Couchsurfing mit Eve

Ein Erfahrungsbericht von Sabrina Moserbacher, Berlin, 31. März 2008

 CouchSurfing Globe

Micha fuhr per Mitfahrgelegenheit nach Berlin, um dort per Couchsurfing seinen Dingen in der Metropole nachzugehen. Seine Dinge?
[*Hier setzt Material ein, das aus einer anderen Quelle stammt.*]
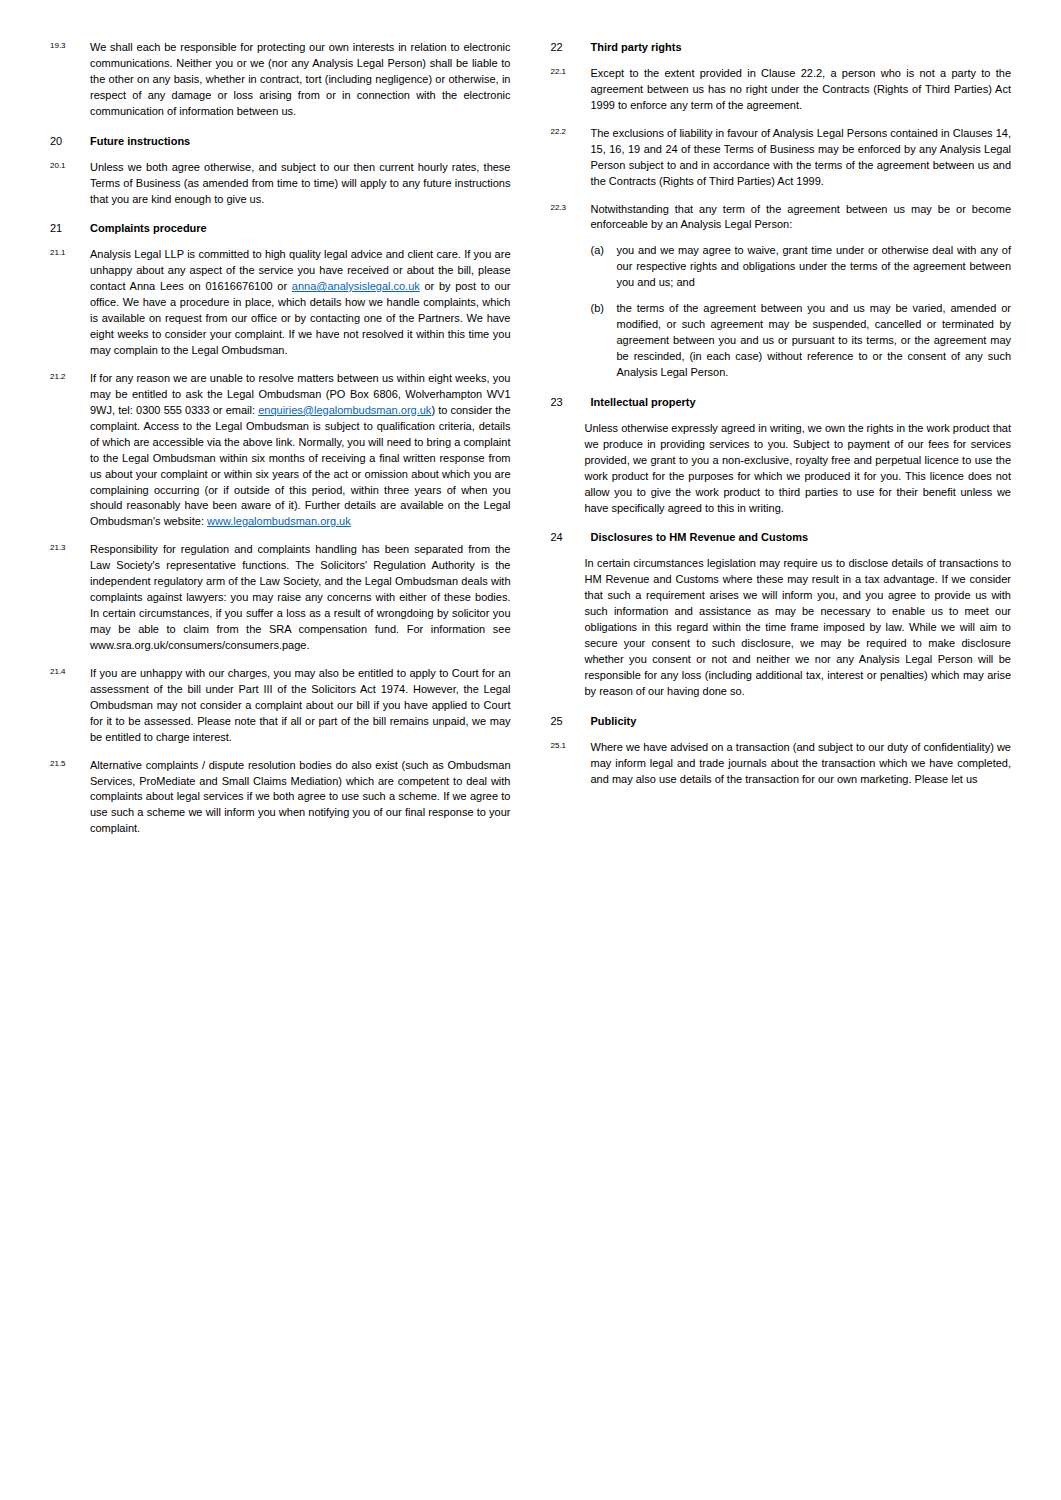19.3
We shall each be responsible for protecting our own interests in relation to electronic communications. Neither you or we (nor any Analysis Legal Person) shall be liable to the other on any basis, whether in contract, tort (including negligence) or otherwise, in respect of any damage or loss arising from or in connection with the electronic communication of information between us.
20
Future instructions
20.1
Unless we both agree otherwise, and subject to our then current hourly rates, these Terms of Business (as amended from time to time) will apply to any future instructions that you are kind enough to give us.
21
Complaints procedure
21.1
Analysis Legal LLP is committed to high quality legal advice and client care. If you are unhappy about any aspect of the service you have received or about the bill, please contact Anna Lees on 01616676100 or anna@analysislegal.co.uk or by post to our office. We have a procedure in place, which details how we handle complaints, which is available on request from our office or by contacting one of the Partners. We have eight weeks to consider your complaint. If we have not resolved it within this time you may complain to the Legal Ombudsman.
21.2
If for any reason we are unable to resolve matters between us within eight weeks, you may be entitled to ask the Legal Ombudsman (PO Box 6806, Wolverhampton WV1 9WJ, tel: 0300 555 0333 or email: enquiries@legalombudsman.org.uk) to consider the complaint. Access to the Legal Ombudsman is subject to qualification criteria, details of which are accessible via the above link. Normally, you will need to bring a complaint to the Legal Ombudsman within six months of receiving a final written response from us about your complaint or within six years of the act or omission about which you are complaining occurring (or if outside of this period, within three years of when you should reasonably have been aware of it). Further details are available on the Legal Ombudsman's website: www.legalombudsman.org.uk
21.3
Responsibility for regulation and complaints handling has been separated from the Law Society's representative functions. The Solicitors' Regulation Authority is the independent regulatory arm of the Law Society, and the Legal Ombudsman deals with complaints against lawyers: you may raise any concerns with either of these bodies. In certain circumstances, if you suffer a loss as a result of wrongdoing by solicitor you may be able to claim from the SRA compensation fund. For information see www.sra.org.uk/consumers/consumers.page.
21.4
If you are unhappy with our charges, you may also be entitled to apply to Court for an assessment of the bill under Part III of the Solicitors Act 1974. However, the Legal Ombudsman may not consider a complaint about our bill if you have applied to Court for it to be assessed. Please note that if all or part of the bill remains unpaid, we may be entitled to charge interest.
21.5
Alternative complaints / dispute resolution bodies do also exist (such as Ombudsman Services, ProMediate and Small Claims Mediation) which are competent to deal with complaints about legal services if we both agree to use such a scheme. If we agree to use such a scheme we will inform you when notifying you of our final response to your complaint.
22
Third party rights
22.1
Except to the extent provided in Clause 22.2, a person who is not a party to the agreement between us has no right under the Contracts (Rights of Third Parties) Act 1999 to enforce any term of the agreement.
22.2
The exclusions of liability in favour of Analysis Legal Persons contained in Clauses 14, 15, 16, 19 and 24 of these Terms of Business may be enforced by any Analysis Legal Person subject to and in accordance with the terms of the agreement between us and the Contracts (Rights of Third Parties) Act 1999.
22.3
Notwithstanding that any term of the agreement between us may be or become enforceable by an Analysis Legal Person:
(a)
you and we may agree to waive, grant time under or otherwise deal with any of our respective rights and obligations under the terms of the agreement between you and us; and
(b)
the terms of the agreement between you and us may be varied, amended or modified, or such agreement may be suspended, cancelled or terminated by agreement between you and us or pursuant to its terms, or the agreement may be rescinded, (in each case) without reference to or the consent of any such Analysis Legal Person.
23
Intellectual property
Unless otherwise expressly agreed in writing, we own the rights in the work product that we produce in providing services to you. Subject to payment of our fees for services provided, we grant to you a non-exclusive, royalty free and perpetual licence to use the work product for the purposes for which we produced it for you. This licence does not allow you to give the work product to third parties to use for their benefit unless we have specifically agreed to this in writing.
24
Disclosures to HM Revenue and Customs
In certain circumstances legislation may require us to disclose details of transactions to HM Revenue and Customs where these may result in a tax advantage. If we consider that such a requirement arises we will inform you, and you agree to provide us with such information and assistance as may be necessary to enable us to meet our obligations in this regard within the time frame imposed by law. While we will aim to secure your consent to such disclosure, we may be required to make disclosure whether you consent or not and neither we nor any Analysis Legal Person will be responsible for any loss (including additional tax, interest or penalties) which may arise by reason of our having done so.
25
Publicity
25.1
Where we have advised on a transaction (and subject to our duty of confidentiality) we may inform legal and trade journals about the transaction which we have completed, and may also use details of the transaction for our own marketing. Please let us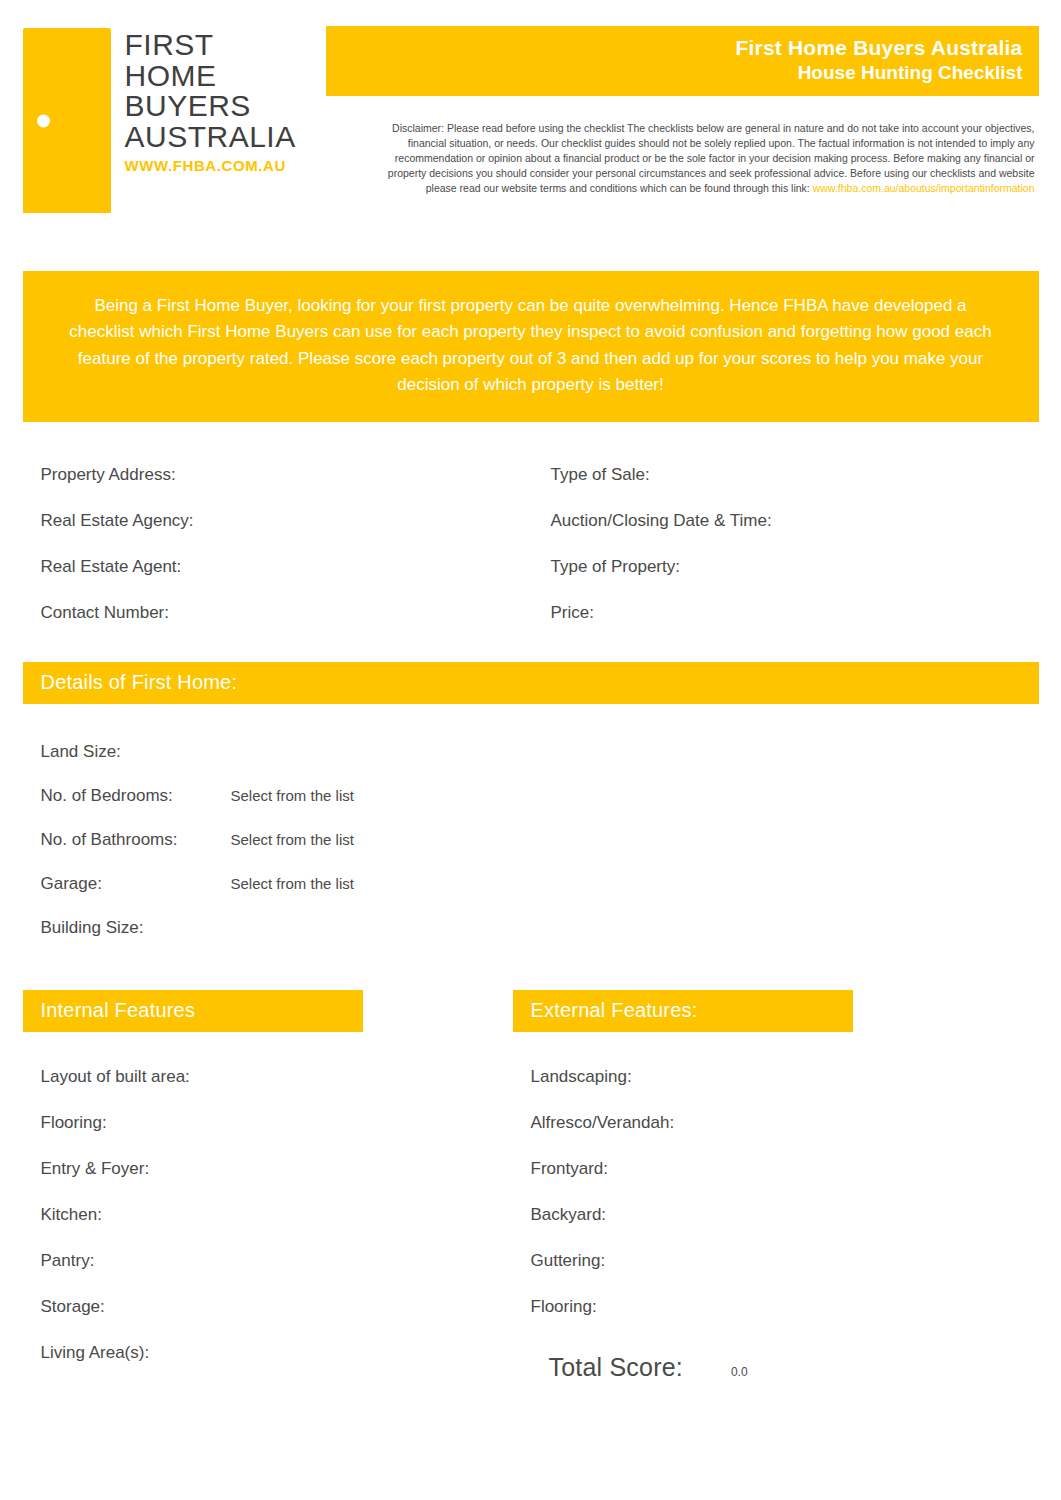FIRST HOME BUYERS AUSTRALIA
WWW.FHBA.COM.AU
First Home Buyers Australia
House Hunting Checklist
Disclaimer: Please read before using the checklist The checklists below are general in nature and do not take into account your objectives, financial situation, or needs. Our checklist guides should not be solely replied upon. The factual information is not intended to imply any recommendation or opinion about a financial product or be the sole factor in your decision making process. Before making any financial or property decisions you should consider your personal circumstances and seek professional advice. Before using our checklists and website please read our website terms and conditions which can be found through this link: www.fhba.com.au/aboutus/importantinformation
Being a First Home Buyer, looking for your first property can be quite overwhelming. Hence FHBA have developed a checklist which First Home Buyers can use for each property they inspect to avoid confusion and forgetting how good each feature of the property rated. Please score each property out of 3 and then add up for your scores to help you make your decision of which property is better!
Property Address:
Type of Sale:
Real Estate Agency:
Auction/Closing Date & Time:
Real Estate Agent:
Type of Property:
Contact Number:
Price:
Details of First Home:
Land Size:
No. of Bedrooms:
Select from the list
No. of Bathrooms:
Select from the list
Garage:
Select from the list
Building Size:
Internal Features
External Features:
Layout of built area:
Flooring:
Entry & Foyer:
Kitchen:
Pantry:
Storage:
Living Area(s):
Landscaping:
Alfresco/Verandah:
Frontyard:
Backyard:
Guttering:
Flooring:
Total Score: 0.0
Sie bestehen aus Politik und, wie sollte es anders sein, aus: Tantra, Tanzen und Schreiben. Natürlich passte Sabrina überhaupt nicht, dass er sich verdünnisierte. Sie wollte mit ihm wohnen, wollte mit ihm ihr Leben teilen und was machte er? Er löste sich in Luft auf, verschwand und ließ sie allein zurück mit all ihren Sorgen wegen der Therapie-Ausbildung in dieser elenden Leipziger Schule, die sie maßlos forderte und fertig machte. Was war das für eine Beziehung, schimpfte sie. Und vor allem, wie sollte das weiter gehen? Am liebsten hätte sie ihn durchgeschüttelt und angeschrieen, er solle sich um Arbeit kümmern. Sie würde jedenfalls nicht für ihn aufkommen. Es waren seine Schulden, die er hatte, nicht ihre. Am meisten foppte sie, dass sie, nachdem er zu ihr gezogen war, auch noch die ganze Miete zahlen durfte. Sein Harz zwei Antrag war wegen ihrer Ersparnisse abgelehnt worden und sein großartiger Plan, sie könnten zusammen als eine Lebensgemeinschaft besser abschneiden, war wie die Seifenblase des Börsencrashs geplatzt. Sie hatte es nicht glauben wollen, dass die Deutschen so pingelig wären und erwarteten, dass sie Micha nun auch noch durchfüttern sollte von ihrem sauer ersparten Geld. Darum war sie ehrlich gewesen und hatte ihr ganzes Vermögen bei dem Harz zwei Antrag angegeben. Überhaupt, dass sie keinerlei Unterstützung oder ein Stipendium bekam, fand sie einfach ungerecht. Den Student wurde alles in den Mund geschoben und solche wie sie, die nach der Schule in den Beruf gegangen waren, durften rackern. Ungerecht war das.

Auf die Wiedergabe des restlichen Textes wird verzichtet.